One gets the distinct feeling that the doc is a celebration rather than an interrogation.

This takes the form of a heart-to-heart sit-down interview with Wagner and Gregson Wagner (who calls him “Daddy Wagner” with great affection), who has him talk through the evening in question. And he does so with great detail, recounting arguments with Walken about Wood’s career direction, a broken bottle, cleaning up that bottle, and eventually discovering Wood had vanished. Gregson Wagner expresses dismay to Daddy Wagner that “anyone would ever think that you would be involved in what happened to her.”

More space in the doc is spent throwing shade at Wood’s sister Lana, another actress from the ’70s who’s long been the primary megaphone for the “Robert Wagner killed Natalie Wood” story. She’s painted as a fame-chaser, someone barely tolerated in her own family. “I don’t even think she believes what she’s saying,” younger daughter Courtney says of her.

This is not to say that any of those rumors have a basis in fact, or that the sentiment behind it isn’t virtuous or true. No one, save Wagner and Walken, the latter of whom refuses to comment to this day, knows what happened on the boat that fateful night.
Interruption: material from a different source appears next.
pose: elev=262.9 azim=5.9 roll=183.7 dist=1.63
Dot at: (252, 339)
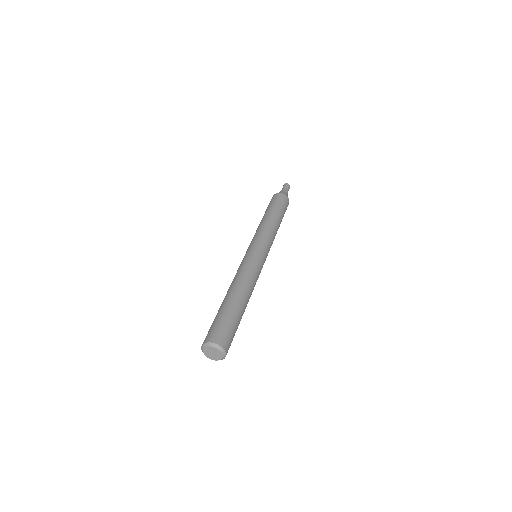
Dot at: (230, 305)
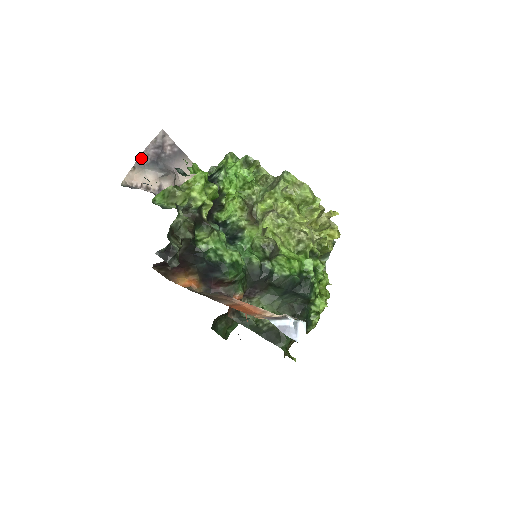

But the begrudging, defensive framing of the discussion itself — a “can’t we just put this behind us?” roll of the eyes — just makes the film feel like it was always designed to clear Wagner’s name first and discuss Wood’s life second. Not every documentary has to be hard-hitting journalism, but it’s disappointing to see such a transparent face-saving agenda on display.

Natalie Wood: What Remains Behind
Natalie Wood and Robert Wagner’s first wedding (1957). (Courtesy of HBO)

But I get Gregson Wagner’s impulse to use this one-two punch of memoir and documentary to rescue her beloved mother’s legacy. For all Wood’s accomplishments and virtues, it’s a tragedy to see it overshadowed by lascivious true-crime shenanigans. Take away the whodunit angle of Wood’s death, and you have a captivating woman who was at once immensely powerful and intriguingly vulnerable to the pressures of fame and mental illness. Friends discuss her suicide attempts, her stay in a mental hospital, her predatory relationship with the much-older Rebel Without a Cause director Nicholas Ray — all indicators of a woman who’d been through the horrors of life on both sides of the lens.

“How do you separate reality from illusion,” Wood wrote in an unpublished essay for Ladies’ Home Journal called “Public Property, Private Person”, “when you have been trapped in make-believe all your life?” Absent the pall of her passing, this struggle for psychological truth is the true fascination with Wood’s life, one that Bouzereau probes with admirable focus. It’s when the doc has to stop (and stoop) to chase the true-crime mystery that it rings false.

Natalie Wood: What Remains Behind is currently playing on HBO.